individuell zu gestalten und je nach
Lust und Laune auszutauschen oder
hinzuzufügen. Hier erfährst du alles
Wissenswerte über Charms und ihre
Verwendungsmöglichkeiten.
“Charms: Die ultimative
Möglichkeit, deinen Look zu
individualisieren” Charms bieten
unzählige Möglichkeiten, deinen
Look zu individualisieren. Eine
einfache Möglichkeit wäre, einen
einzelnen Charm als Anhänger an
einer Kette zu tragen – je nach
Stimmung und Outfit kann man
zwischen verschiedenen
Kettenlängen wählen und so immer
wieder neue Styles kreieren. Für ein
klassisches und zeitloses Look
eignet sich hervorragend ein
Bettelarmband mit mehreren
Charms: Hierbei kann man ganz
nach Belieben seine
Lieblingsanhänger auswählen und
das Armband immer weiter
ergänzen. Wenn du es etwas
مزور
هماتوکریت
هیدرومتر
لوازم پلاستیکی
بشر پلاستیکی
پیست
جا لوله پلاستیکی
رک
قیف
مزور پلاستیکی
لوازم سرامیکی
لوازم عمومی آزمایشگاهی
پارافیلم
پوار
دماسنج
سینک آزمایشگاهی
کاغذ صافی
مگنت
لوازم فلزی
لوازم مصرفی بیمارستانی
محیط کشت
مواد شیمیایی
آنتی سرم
○ ○ ○ ○
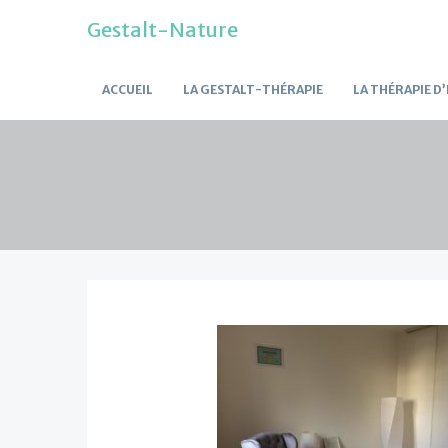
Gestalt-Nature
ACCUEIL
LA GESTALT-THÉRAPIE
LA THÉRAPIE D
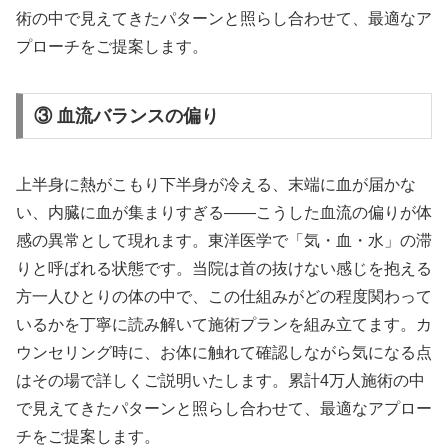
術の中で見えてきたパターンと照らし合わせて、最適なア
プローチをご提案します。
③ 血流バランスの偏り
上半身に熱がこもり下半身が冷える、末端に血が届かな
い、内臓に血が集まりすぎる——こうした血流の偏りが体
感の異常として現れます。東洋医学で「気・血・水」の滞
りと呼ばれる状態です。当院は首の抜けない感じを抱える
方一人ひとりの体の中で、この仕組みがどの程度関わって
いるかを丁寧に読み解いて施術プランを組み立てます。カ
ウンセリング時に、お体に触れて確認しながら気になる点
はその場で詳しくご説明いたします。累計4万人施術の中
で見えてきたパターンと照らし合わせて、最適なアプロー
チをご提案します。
○ ○ ○ ○
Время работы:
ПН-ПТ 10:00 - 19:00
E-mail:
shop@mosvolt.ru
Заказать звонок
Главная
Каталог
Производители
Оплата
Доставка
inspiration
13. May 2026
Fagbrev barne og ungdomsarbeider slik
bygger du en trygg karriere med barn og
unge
○ ○ ○ ○
- _What needs to be done_
From the listing, extract the lines beginning with the one containing "individuell zu gestalten und je nach" and ending with the one containing "Bettelarmband mit mehreren", both included, and reproduce them verbatim.

- _Output for this exercise_
individuell zu gestalten und je nach
Lust und Laune auszutauschen oder
hinzuzufügen. Hier erfährst du alles
Wissenswerte über Charms und ihre
Verwendungsmöglichkeiten.
“Charms: Die ultimative
Möglichkeit, deinen Look zu
individualisieren” Charms bieten
unzählige Möglichkeiten, deinen
Look zu individualisieren. Eine
einfache Möglichkeit wäre, einen
einzelnen Charm als Anhänger an
einer Kette zu tragen – je nach
Stimmung und Outfit kann man
zwischen verschiedenen
Kettenlängen wählen und so immer
wieder neue Styles kreieren. Für ein
klassisches und zeitloses Look
eignet sich hervorragend ein
Bettelarmband mit mehreren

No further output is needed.